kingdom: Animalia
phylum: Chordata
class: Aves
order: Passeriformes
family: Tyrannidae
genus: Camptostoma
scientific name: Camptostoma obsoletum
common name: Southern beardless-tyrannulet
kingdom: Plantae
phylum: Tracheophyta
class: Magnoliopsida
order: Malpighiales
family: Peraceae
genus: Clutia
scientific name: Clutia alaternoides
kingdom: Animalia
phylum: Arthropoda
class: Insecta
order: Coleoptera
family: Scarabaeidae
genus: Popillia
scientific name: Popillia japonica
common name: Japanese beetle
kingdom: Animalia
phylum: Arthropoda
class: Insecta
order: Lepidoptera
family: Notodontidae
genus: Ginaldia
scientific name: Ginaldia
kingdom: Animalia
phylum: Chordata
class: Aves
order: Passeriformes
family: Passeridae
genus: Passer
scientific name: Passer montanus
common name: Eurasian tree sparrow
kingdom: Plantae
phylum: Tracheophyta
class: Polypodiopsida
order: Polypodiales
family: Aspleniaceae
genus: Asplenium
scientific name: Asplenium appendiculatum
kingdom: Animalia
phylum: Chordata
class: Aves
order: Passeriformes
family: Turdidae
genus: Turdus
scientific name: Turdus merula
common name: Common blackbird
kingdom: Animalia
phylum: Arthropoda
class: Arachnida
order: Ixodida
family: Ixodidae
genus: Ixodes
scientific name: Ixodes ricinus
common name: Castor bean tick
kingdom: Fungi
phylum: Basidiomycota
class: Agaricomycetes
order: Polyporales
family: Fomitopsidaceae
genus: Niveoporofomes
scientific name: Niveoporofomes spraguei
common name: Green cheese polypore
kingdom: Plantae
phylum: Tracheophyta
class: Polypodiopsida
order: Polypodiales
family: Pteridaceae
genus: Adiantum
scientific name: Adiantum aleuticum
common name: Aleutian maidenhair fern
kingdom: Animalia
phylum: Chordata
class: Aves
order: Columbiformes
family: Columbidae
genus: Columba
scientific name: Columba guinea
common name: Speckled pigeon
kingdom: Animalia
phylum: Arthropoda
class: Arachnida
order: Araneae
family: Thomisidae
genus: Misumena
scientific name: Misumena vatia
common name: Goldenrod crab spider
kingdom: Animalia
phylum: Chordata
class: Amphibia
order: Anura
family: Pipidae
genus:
..........
WHAT IS NEEDED
Reproduce all of the data above line for line, without altering any word, spelling or line break.

RESULT FOR THIS EXERCISE
kingdom: Animalia
phylum: Chordata
class: Aves
order: Passeriformes
family: Tyrannidae
genus: Camptostoma
scientific name: Camptostoma obsoletum
common name: Southern beardless-tyrannulet
kingdom: Plantae
phylum: Tracheophyta
class: Magnoliopsida
order: Malpighiales
family: Peraceae
genus: Clutia
scientific name: Clutia alaternoides
kingdom: Animalia
phylum: Arthropoda
class: Insecta
order: Coleoptera
family: Scarabaeidae
genus: Popillia
scientific name: Popillia japonica
common name: Japanese beetle
kingdom: Animalia
phylum: Arthropoda
class: Insecta
order: Lepidoptera
family: Notodontidae
genus: Ginaldia
scientific name: Ginaldia
kingdom: Animalia
phylum: Chordata
class: Aves
order: Passeriformes
family: Passeridae
genus: Passer
scientific name: Passer montanus
common name: Eurasian tree sparrow
kingdom: Plantae
phylum: Tracheophyta
class: Polypodiopsida
order: Polypodiales
family: Aspleniaceae
genus: Asplenium
scientific name: Asplenium appendiculatum
kingdom: Animalia
phylum: Chordata
class: Aves
order: Passeriformes
family: Turdidae
genus: Turdus
scientific name: Turdus merula
common name: Common blackbird
kingdom: Animalia
phylum: Arthropoda
class: Arachnida
order: Ixodida
family: Ixodidae
genus: Ixodes
scientific name: Ixodes ricinus
common name: Castor bean tick
kingdom: Fungi
phylum: Basidiomycota
class: Agaricomycetes
order: Polyporales
family: Fomitopsidaceae
genus: Niveoporofomes
scientific name: Niveoporofomes spraguei
common name: Green cheese polypore
kingdom: Plantae
phylum: Tracheophyta
class: Polypodiopsida
order: Polypodiales
family: Pteridaceae
genus: Adiantum
scientific name: Adiantum aleuticum
common name: Aleutian maidenhair fern
kingdom: Animalia
phylum: Chordata
class: Aves
order: Columbiformes
family: Columbidae
genus: Columba
scientific name: Columba guinea
common name: Speckled pigeon
kingdom: Animalia
phylum: Arthropoda
class: Arachnida
order: Araneae
family: Thomisidae
genus: Misumena
scientific name: Misumena vatia
common name: Goldenrod crab spider
kingdom: Animalia
phylum: Chordata
class: Amphibia
order: Anura
family: Pipidae
genus:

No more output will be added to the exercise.